PROMPT
Return, unchanged, the part of the records that runs from the very start through the line containing "scientific name: Metrosideros polymorpha", with both ends included.

DATA ROWS

-- start --

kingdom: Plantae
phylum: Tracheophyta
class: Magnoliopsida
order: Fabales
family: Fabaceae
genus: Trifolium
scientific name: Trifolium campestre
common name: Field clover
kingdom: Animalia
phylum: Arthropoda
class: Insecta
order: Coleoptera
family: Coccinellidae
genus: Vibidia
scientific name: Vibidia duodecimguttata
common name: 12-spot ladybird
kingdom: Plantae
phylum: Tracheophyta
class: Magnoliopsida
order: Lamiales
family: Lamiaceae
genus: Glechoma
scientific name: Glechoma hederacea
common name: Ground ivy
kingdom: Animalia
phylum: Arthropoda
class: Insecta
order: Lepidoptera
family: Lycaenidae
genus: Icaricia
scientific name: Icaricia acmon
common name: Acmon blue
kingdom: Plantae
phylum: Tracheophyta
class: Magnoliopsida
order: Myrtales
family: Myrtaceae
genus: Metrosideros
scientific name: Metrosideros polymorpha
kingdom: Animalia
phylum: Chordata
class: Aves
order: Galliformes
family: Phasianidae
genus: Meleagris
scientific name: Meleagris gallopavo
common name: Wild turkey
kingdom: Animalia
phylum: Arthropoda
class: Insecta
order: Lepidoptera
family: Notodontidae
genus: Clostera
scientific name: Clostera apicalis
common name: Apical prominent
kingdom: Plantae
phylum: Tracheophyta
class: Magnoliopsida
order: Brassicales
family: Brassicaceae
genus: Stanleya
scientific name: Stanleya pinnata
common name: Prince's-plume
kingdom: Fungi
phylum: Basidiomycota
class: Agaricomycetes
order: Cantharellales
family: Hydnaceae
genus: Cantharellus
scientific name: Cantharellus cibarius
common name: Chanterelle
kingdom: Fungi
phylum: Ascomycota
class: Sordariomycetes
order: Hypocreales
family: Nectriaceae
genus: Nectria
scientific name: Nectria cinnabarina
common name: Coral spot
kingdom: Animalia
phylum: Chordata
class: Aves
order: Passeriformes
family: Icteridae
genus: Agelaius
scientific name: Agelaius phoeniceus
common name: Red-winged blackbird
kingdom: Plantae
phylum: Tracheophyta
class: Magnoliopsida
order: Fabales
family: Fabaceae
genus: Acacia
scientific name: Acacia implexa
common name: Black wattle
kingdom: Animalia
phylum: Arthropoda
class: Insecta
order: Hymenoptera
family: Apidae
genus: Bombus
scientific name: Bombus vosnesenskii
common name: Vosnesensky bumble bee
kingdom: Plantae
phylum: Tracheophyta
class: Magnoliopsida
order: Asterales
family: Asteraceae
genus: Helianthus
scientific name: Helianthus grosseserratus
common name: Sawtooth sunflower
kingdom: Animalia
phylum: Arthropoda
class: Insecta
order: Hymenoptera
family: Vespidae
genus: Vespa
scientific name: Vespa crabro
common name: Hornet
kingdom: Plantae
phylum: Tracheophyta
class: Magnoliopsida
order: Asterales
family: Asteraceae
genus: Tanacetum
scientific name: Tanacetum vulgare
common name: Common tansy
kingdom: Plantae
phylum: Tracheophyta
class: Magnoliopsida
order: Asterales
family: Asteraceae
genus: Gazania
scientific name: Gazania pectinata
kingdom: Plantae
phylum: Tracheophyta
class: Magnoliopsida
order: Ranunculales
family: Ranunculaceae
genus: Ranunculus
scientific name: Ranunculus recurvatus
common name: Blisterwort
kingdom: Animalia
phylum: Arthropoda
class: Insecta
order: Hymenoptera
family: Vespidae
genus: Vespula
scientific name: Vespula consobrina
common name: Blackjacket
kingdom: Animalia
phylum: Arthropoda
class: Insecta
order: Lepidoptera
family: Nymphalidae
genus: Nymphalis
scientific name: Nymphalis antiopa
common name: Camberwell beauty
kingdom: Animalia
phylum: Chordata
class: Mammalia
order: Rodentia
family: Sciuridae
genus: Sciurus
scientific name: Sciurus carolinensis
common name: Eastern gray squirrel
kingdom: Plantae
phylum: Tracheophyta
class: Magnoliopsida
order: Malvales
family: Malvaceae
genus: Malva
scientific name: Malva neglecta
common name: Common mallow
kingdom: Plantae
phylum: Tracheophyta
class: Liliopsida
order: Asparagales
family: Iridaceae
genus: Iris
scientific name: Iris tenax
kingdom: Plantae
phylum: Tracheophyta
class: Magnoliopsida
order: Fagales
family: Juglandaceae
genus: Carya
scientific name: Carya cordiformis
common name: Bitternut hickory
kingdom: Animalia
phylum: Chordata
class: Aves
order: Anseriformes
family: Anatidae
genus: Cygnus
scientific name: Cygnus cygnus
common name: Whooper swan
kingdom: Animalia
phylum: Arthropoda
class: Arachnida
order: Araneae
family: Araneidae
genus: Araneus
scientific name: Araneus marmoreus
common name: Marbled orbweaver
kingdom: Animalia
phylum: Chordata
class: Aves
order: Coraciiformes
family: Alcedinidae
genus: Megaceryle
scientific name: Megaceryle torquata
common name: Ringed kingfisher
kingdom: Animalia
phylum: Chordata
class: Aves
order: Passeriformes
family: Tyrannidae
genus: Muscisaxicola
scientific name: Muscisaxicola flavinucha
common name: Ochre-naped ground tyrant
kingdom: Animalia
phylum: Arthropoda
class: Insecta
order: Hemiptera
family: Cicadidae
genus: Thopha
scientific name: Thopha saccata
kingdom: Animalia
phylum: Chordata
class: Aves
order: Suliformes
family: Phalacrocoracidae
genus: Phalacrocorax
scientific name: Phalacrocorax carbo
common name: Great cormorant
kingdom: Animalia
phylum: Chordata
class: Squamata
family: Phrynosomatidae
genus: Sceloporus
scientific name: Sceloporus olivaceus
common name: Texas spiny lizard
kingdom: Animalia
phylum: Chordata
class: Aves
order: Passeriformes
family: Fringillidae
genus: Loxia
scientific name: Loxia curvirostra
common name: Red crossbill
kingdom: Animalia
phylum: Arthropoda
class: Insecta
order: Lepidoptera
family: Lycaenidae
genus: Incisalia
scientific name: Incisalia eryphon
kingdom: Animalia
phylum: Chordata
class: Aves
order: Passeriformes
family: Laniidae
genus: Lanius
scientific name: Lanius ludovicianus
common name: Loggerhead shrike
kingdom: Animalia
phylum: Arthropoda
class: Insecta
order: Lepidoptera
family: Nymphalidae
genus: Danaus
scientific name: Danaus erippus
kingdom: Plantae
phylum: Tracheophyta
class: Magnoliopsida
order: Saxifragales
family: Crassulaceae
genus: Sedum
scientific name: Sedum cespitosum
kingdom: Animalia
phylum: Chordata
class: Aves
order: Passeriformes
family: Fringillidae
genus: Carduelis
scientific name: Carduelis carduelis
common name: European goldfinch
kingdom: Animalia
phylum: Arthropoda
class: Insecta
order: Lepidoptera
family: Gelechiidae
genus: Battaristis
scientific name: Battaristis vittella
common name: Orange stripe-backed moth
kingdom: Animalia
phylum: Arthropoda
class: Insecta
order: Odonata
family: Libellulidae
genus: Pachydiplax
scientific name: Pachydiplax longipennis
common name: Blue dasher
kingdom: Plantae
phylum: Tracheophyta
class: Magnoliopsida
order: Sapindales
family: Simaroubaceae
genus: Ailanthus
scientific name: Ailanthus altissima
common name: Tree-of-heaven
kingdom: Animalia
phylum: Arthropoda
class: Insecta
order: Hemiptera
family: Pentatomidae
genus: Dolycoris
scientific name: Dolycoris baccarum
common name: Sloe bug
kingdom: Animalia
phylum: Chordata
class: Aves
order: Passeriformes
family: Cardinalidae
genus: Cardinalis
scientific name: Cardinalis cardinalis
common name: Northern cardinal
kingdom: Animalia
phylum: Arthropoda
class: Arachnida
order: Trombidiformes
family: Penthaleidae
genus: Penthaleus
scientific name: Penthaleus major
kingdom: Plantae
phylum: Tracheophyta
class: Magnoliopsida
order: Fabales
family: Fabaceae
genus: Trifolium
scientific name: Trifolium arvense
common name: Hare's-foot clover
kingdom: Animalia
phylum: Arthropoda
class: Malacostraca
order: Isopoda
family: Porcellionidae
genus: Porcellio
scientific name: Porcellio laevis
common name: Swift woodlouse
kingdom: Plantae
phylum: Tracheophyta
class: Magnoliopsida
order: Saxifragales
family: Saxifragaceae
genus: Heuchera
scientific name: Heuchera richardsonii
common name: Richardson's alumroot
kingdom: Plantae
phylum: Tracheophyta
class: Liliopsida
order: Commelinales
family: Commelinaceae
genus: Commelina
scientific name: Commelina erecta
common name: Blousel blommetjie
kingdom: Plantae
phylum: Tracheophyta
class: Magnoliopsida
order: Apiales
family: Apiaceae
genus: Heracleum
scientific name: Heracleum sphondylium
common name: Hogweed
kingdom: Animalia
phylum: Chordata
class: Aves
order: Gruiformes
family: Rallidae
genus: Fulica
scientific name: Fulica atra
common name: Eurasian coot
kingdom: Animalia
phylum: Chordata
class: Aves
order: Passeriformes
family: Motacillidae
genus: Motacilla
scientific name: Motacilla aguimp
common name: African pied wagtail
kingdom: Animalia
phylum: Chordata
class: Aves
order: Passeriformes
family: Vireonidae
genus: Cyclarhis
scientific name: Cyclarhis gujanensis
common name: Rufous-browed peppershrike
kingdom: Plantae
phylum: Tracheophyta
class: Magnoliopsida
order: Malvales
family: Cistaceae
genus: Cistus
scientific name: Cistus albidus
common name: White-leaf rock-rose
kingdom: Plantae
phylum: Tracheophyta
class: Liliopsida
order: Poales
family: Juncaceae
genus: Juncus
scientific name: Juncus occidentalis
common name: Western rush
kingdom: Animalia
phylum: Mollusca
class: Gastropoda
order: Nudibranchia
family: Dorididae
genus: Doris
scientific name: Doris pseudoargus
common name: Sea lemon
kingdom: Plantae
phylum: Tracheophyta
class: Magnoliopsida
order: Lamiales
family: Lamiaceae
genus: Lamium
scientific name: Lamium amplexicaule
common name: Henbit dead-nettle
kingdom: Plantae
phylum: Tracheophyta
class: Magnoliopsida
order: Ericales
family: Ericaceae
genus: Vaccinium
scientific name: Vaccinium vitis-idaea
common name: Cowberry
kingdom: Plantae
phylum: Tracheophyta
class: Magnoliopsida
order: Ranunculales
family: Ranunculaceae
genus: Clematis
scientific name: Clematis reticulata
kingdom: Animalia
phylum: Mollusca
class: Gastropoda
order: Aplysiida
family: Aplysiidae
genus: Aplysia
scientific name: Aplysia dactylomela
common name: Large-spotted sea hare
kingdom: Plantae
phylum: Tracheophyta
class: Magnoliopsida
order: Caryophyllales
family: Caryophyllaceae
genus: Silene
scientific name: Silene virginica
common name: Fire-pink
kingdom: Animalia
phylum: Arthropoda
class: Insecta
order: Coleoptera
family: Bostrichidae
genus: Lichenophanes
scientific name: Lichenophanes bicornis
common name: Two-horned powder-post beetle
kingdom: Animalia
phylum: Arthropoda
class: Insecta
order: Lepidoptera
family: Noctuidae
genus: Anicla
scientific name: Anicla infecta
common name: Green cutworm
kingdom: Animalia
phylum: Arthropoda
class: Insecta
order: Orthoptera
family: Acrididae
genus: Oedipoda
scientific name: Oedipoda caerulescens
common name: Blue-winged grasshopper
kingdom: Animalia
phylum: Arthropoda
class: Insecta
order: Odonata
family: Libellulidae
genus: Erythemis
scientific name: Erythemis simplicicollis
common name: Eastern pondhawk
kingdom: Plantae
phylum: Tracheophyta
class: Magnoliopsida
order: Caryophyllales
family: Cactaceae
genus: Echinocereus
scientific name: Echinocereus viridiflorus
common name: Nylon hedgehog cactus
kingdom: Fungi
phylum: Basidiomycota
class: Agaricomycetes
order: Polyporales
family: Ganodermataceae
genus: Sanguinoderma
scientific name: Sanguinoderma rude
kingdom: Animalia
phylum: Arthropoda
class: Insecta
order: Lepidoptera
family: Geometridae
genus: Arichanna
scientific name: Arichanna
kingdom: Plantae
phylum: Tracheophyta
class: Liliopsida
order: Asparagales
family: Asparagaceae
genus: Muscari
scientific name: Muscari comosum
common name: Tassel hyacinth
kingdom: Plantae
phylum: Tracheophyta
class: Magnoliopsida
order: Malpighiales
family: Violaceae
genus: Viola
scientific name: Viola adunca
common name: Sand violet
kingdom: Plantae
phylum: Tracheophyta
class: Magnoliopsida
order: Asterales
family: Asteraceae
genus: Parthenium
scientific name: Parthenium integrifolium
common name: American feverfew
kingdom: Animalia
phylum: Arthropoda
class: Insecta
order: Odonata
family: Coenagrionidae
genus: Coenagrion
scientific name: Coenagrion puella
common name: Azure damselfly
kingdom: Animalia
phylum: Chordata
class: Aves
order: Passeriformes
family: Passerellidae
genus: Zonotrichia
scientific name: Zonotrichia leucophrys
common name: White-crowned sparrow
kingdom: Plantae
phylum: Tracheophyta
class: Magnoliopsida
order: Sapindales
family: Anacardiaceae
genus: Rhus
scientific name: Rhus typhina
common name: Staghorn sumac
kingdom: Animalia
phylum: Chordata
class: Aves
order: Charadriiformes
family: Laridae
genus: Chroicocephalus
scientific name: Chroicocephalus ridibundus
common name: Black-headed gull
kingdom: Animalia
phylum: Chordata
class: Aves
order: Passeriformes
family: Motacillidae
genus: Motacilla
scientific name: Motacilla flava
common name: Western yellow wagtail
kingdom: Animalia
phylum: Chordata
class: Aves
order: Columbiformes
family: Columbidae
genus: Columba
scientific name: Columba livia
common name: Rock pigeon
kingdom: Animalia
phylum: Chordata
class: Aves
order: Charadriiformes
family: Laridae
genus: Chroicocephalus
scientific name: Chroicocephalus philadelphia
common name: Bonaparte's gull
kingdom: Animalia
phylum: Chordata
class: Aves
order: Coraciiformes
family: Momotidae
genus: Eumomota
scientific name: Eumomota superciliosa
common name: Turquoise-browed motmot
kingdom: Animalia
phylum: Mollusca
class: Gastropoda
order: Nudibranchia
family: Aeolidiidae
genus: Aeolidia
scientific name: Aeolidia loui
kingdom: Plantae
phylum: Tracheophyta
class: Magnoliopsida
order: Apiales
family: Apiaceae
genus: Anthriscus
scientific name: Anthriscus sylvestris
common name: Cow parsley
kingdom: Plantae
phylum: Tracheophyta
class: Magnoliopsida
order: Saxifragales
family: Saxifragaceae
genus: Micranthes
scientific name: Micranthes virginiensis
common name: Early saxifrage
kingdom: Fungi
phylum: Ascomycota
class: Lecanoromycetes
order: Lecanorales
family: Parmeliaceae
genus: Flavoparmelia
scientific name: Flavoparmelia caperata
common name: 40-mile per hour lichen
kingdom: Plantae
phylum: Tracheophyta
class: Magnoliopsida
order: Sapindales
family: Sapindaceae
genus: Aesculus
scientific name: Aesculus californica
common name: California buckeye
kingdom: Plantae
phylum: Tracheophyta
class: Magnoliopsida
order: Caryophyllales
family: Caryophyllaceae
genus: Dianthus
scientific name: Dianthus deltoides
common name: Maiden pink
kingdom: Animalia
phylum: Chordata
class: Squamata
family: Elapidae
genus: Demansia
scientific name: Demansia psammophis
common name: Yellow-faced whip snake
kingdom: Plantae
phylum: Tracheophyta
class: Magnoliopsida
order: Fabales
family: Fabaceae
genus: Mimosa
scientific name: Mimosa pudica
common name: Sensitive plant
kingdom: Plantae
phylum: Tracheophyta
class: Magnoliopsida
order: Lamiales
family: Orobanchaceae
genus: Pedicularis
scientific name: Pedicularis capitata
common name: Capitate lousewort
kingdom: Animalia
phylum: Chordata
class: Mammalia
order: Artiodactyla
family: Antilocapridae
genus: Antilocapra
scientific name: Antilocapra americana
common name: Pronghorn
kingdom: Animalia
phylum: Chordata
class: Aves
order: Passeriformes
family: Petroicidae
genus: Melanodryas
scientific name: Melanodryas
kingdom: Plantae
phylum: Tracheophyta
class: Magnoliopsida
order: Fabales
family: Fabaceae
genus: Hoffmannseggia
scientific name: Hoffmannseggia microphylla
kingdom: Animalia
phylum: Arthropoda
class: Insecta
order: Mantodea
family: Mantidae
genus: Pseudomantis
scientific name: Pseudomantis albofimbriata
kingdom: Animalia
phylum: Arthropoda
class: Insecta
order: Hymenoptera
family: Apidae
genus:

-- end --

EXERCISE ANSWER
kingdom: Plantae
phylum: Tracheophyta
class: Magnoliopsida
order: Fabales
family: Fabaceae
genus: Trifolium
scientific name: Trifolium campestre
common name: Field clover
kingdom: Animalia
phylum: Arthropoda
class: Insecta
order: Coleoptera
family: Coccinellidae
genus: Vibidia
scientific name: Vibidia duodecimguttata
common name: 12-spot ladybird
kingdom: Plantae
phylum: Tracheophyta
class: Magnoliopsida
order: Lamiales
family: Lamiaceae
genus: Glechoma
scientific name: Glechoma hederacea
common name: Ground ivy
kingdom: Animalia
phylum: Arthropoda
class: Insecta
order: Lepidoptera
family: Lycaenidae
genus: Icaricia
scientific name: Icaricia acmon
common name: Acmon blue
kingdom: Plantae
phylum: Tracheophyta
class: Magnoliopsida
order: Myrtales
family: Myrtaceae
genus: Metrosideros
scientific name: Metrosideros polymorpha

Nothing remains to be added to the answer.